The bayou-themed casual-dining chain cited heavy discounting from competitors like Chili’s as one reason for its financial problems.
Razzoo's restaurant
Razzoo's has 20 locations in Texas and North Carolina. | Photo: Shutterstock

Razzoo’s Cajun Cafe has filed for Chapter 11 bankruptcy after closing three underperforming restaurants in recent weeks.

The 20-unit, Addison, Texas-based casual-dining chain said weaker consumer spending, rising demand for convenience and delivery and heavy discounting from competitors have hurt sales, making it harder for the chain to pay rent and service its debt.

A bankruptcy filing in the Southern District of Texas this week listed Razzoo's assets and liabilities of between $10 million and $50 million. 

Razzoo’s was founded in 1991 in Dallas. With a unique menu of Cajun cuisine like alligator, oysters and po'boys and a lively atmosphere, it became a hit with customers and began opening more locations. It reached 14 units by 2001 and expanded to North Carolina and Oklahoma. 

As of earlier this year, Razzoo’s had 24 restaurants, but closed three weaker stores in Texas and Oklahoma last month as it looked to ease its rent burden. In the filing, it said it could consider closing additional locations to further “right-size” the business. But it also believes the brand is in a position to continue expanding throughout the Southeast in the future. 

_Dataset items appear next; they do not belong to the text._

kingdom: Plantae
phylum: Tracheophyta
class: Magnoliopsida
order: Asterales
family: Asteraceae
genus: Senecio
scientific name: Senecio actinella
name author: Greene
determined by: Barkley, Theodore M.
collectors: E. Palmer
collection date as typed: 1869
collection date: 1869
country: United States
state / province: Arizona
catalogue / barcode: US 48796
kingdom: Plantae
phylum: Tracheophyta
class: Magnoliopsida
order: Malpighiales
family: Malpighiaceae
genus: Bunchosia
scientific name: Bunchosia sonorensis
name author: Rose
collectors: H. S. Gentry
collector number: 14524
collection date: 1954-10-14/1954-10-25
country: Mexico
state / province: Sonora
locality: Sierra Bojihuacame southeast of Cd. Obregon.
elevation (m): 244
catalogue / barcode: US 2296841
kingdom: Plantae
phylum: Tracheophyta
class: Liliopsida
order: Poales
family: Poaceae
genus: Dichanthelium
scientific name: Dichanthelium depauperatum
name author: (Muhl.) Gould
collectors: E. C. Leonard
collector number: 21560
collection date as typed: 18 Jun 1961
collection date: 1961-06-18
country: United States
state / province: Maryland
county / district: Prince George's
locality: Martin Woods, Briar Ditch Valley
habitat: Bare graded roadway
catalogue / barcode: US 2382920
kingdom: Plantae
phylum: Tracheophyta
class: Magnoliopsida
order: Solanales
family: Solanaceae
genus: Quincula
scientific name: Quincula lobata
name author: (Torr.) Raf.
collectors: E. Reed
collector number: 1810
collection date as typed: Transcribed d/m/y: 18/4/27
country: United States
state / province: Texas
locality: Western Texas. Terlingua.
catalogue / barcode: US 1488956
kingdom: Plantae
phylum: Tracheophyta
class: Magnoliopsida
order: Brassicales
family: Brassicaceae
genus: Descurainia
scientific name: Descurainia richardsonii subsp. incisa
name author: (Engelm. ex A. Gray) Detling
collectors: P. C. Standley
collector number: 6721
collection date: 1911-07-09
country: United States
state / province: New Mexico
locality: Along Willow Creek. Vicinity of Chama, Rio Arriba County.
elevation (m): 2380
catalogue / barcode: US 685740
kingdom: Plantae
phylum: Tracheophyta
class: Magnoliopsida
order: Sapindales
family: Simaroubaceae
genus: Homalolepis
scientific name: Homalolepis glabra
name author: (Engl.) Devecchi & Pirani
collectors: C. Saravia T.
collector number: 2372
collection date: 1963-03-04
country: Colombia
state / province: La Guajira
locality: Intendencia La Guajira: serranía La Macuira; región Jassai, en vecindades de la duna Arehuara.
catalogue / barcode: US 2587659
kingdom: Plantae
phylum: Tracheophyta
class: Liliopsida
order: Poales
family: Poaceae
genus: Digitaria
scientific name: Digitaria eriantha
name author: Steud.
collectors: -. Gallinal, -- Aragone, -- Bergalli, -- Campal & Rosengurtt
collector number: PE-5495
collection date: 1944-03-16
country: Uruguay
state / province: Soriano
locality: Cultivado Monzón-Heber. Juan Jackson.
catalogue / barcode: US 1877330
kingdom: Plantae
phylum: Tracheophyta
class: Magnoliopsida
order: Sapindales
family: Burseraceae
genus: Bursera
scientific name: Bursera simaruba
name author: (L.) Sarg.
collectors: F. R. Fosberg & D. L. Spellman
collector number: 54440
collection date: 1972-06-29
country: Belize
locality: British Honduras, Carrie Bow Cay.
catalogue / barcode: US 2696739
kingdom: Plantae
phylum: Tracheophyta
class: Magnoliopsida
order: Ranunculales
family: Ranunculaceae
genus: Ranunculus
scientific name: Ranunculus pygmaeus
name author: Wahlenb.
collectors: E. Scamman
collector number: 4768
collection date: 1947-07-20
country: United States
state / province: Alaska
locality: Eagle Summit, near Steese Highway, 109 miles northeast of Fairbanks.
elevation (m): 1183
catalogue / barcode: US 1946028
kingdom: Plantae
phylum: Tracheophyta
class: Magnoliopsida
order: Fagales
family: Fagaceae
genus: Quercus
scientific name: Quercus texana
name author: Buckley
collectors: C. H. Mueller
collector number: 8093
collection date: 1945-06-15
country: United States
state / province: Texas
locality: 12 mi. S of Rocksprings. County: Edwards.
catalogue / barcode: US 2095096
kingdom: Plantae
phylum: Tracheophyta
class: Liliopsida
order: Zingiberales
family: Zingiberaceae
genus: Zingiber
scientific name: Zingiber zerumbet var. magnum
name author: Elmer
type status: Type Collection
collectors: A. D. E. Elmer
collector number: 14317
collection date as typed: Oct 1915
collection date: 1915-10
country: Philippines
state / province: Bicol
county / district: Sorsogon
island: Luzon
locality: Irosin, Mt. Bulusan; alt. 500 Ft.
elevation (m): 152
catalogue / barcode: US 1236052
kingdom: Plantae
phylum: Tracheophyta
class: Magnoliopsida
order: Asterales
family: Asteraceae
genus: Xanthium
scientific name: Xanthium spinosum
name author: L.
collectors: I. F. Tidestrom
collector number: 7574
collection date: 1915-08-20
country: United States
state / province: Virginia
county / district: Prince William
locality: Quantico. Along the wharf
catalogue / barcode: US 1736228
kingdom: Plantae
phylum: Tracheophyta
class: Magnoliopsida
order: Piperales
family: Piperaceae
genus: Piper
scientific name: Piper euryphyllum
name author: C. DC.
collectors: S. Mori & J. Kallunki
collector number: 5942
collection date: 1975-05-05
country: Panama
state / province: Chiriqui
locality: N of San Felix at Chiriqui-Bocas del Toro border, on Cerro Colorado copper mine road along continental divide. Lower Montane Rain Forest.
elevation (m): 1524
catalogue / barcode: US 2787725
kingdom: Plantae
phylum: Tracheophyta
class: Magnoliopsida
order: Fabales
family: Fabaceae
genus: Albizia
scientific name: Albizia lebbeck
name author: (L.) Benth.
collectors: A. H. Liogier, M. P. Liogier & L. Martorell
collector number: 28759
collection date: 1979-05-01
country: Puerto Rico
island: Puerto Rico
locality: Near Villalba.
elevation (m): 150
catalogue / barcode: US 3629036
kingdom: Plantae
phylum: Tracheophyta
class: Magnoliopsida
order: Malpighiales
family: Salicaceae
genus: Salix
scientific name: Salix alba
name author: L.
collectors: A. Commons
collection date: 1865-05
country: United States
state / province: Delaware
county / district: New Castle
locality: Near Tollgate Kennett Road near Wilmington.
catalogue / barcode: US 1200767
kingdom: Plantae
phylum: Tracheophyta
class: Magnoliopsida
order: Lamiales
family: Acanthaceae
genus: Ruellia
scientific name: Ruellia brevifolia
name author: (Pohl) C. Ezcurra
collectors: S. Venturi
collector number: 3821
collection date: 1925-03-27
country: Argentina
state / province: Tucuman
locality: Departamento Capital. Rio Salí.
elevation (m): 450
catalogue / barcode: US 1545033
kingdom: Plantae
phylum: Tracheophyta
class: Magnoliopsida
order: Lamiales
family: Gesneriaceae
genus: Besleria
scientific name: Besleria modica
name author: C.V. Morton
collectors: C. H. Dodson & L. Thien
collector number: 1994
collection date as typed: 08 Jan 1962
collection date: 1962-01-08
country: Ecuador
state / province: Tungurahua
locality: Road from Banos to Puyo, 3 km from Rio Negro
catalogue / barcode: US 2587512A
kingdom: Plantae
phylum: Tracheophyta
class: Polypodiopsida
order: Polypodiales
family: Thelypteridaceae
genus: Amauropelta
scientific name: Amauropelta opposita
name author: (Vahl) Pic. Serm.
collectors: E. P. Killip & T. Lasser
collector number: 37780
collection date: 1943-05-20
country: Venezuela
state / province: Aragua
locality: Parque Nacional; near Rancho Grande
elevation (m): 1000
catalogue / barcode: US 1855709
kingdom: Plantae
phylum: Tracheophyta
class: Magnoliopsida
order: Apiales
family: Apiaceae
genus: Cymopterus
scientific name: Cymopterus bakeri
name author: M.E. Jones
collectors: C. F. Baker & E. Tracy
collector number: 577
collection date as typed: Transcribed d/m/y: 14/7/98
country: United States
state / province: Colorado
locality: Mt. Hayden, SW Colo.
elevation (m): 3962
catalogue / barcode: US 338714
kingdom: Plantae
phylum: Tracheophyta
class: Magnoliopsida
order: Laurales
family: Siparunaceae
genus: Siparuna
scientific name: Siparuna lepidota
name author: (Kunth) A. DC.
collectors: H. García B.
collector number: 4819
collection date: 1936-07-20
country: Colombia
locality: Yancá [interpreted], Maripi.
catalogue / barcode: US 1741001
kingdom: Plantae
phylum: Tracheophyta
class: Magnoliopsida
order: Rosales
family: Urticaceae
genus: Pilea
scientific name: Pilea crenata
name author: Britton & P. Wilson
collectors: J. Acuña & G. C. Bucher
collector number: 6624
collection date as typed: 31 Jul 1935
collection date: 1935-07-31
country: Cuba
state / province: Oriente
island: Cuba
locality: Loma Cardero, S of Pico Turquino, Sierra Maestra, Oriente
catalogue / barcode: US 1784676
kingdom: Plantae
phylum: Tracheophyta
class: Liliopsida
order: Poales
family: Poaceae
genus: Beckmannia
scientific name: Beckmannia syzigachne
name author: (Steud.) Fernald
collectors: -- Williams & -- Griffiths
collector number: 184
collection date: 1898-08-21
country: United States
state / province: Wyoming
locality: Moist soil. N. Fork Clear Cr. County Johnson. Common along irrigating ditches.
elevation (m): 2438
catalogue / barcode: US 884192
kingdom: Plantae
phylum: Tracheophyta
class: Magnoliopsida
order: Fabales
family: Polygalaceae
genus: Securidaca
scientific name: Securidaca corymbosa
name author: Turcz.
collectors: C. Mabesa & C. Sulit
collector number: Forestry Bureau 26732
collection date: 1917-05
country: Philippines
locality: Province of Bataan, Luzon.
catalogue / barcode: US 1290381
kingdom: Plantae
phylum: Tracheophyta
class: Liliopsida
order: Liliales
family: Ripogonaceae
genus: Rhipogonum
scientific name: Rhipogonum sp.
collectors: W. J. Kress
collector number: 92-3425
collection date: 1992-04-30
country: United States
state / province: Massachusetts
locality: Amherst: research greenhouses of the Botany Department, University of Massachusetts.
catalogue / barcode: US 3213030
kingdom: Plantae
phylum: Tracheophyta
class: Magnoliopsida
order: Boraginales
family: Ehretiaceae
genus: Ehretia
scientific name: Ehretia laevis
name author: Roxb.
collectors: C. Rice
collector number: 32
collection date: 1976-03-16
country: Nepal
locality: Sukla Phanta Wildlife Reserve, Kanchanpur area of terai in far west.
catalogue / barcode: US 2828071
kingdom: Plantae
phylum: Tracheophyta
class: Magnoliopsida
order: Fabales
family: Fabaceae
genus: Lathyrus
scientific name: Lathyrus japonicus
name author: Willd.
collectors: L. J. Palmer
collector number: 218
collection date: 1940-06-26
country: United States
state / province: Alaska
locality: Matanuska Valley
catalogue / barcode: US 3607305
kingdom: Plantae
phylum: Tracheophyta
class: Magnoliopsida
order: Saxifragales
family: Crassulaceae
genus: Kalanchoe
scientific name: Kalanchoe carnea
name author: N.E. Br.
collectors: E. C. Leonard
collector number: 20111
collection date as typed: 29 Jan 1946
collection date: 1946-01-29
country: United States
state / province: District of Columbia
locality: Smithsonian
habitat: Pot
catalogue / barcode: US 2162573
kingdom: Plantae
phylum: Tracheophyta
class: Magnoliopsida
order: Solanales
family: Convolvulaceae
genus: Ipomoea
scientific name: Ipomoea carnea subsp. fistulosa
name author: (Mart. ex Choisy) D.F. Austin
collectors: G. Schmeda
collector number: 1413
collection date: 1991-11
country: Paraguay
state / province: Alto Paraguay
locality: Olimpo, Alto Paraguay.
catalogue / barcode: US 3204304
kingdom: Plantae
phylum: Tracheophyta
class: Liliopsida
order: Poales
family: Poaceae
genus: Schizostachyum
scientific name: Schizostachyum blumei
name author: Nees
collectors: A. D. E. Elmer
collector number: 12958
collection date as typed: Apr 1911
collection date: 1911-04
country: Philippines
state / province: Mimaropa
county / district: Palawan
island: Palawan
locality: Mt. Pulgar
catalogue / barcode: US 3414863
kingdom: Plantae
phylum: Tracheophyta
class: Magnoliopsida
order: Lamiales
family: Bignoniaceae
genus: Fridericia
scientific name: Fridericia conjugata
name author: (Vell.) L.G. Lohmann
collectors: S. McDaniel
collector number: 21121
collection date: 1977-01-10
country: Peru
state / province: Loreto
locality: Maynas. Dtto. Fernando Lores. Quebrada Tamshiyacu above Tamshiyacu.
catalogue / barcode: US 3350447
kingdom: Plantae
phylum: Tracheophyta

Razzoo’s said a number of factors have been weighing on its sales and cash flow. Like other recent restaurant bankruptcies, it blamed inflation and economic uncertainty for slower consumer spending. It also noted that COVID-19 caused customers to shift toward delivery and takeout, which has apparently hurt the largely on-premise concept.

Notably, Razzoo’s also said heavy discounting from competitors like Chili’s and Applebee’s has siphoned off some of its traffic. Many casual-dining chains have been investing in value to appeal to price-conscious consumers, and that strategy has generally been successful. 

Razzoo’s also cited a weaker crawfish season, which tends to be its busiest time of year. Higher competition for crawfish drove retail prices down this year, and it saw lower sales as a result. 

The sales declines have hampered Razzoo’s ability to pay rent and debt. Prior to the three closures, its rent costs were about $650,000 per month. It also owes $9.7 million in secured debt and about $3.1 million in unsecured debt.

Total systemwide sales in 2024 were $76.6 million, according to the bankruptcy filing. 

Razzoo’s is the latest in a recent flurry of bankruptcies in the casual-dining sector. At least six chains have filed for bankruptcy in the past month alone, including Opa! Authentic Greek, Iron Hill Brewery, Bravo Brio Restaurants, Abuelo’s and Pinstripes.

It continues a wave of restaurant bankruptcies that is now in its second year.